This grew out of a discussion of deliberately bad algorithms; credit to benneh on the xkcd forums for the pseudocode algorithm, which I've translated to Python so you can actually run it:
def sort(list): if len(list) < 2: return list else: if list[0] <= minimum(list[1:]): return list[0:1] + sort(list[1:]) else: return sort(list[1:] + list[0:1]) def minimum(list): return sort(list)[0] I'm interested in working out the worst-case, best-case and average-case time complexity, but I've found myself insufficiently practiced to do so. I originally thought it would be O(n!), which would be equivalent to cycling through all possible permutations of the list, but because the results aren't even memoized I believe it's actually worse than that.
Mitigating that is the fact that not all of the recursive calls can possibly be worst-case, so I'm not even sure what the worst-case input is for the function overall.
However—even a sorted input of size 5 results in a total of 64 recursive calls, or $2^{n+1}$. This is best-case time complexity.

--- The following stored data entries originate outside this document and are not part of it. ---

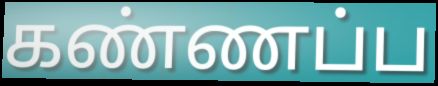
கண்ணப்ப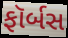
ફૉર્બસ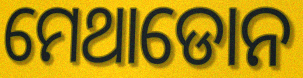
ମେଥାଡୋନ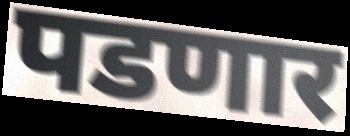
पडणार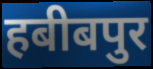
हबीबपुर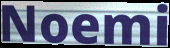
Noemi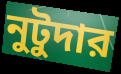
নুটুদার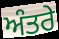
ਅੰਤਰੇ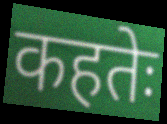
कहतेः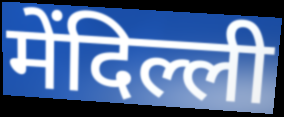
मेंदिल्ली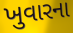
ખુવારનાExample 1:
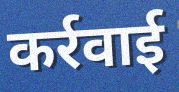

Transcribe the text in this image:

कर्रवाई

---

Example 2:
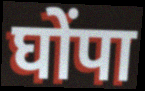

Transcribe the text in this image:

घोंपा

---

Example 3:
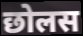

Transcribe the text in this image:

छोलस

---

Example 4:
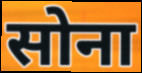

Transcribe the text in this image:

सोना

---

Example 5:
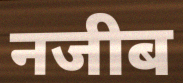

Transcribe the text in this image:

नजीबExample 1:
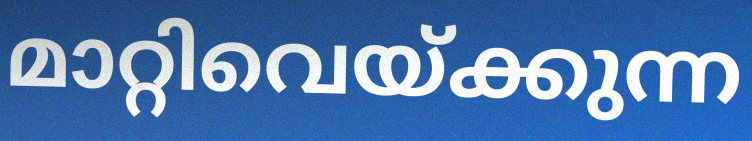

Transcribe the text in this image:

മാറ്റിവെയ്ക്കുന്ന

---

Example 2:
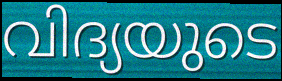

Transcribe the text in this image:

വിദ്യയുടെ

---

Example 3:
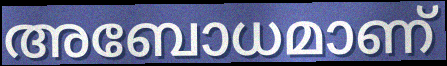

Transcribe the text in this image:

അബോധമാണ്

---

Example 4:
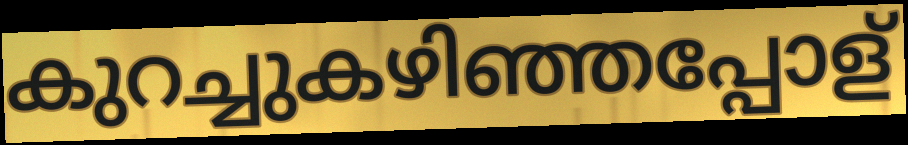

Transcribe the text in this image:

കുറച്ചുകഴിഞ്ഞപ്പോള്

What is the worst case input for this algorithm, and what is the time complexity for worst case and average case?
Asked By : Wildcard
Answered By : Yuval Filmus
We can write a recurrence relation for this procedure as follows. Let $T(n)$ be the worst-case time for running sort on a list of length $n$. When calling sort on a list of length $n$, we can have up to $n$ recursive calls which rotate the list to the left until its minimum reaches the first entry. Each such call involves an invocation of minimum, and so takes $T(n-1) + O(n)$. The final one descends to sorting a list of length $n-1$. In total, we get the recurrence $$ T(n) = n T(n-1) + O(n^2). $$ Opening this recurrence, we get $$ T(n) = O(n^2 + n(n-1)^2 + n(n-1)(n-2)^2 + \cdots + n!) = O(n!). $$ (We get $O(n!)$ since the terms decrease very quickly from $n!$ to $n^2$, faster than a geometric series.)
Of course, without giving a matching lower bound, we don't know whether this analysis is tight.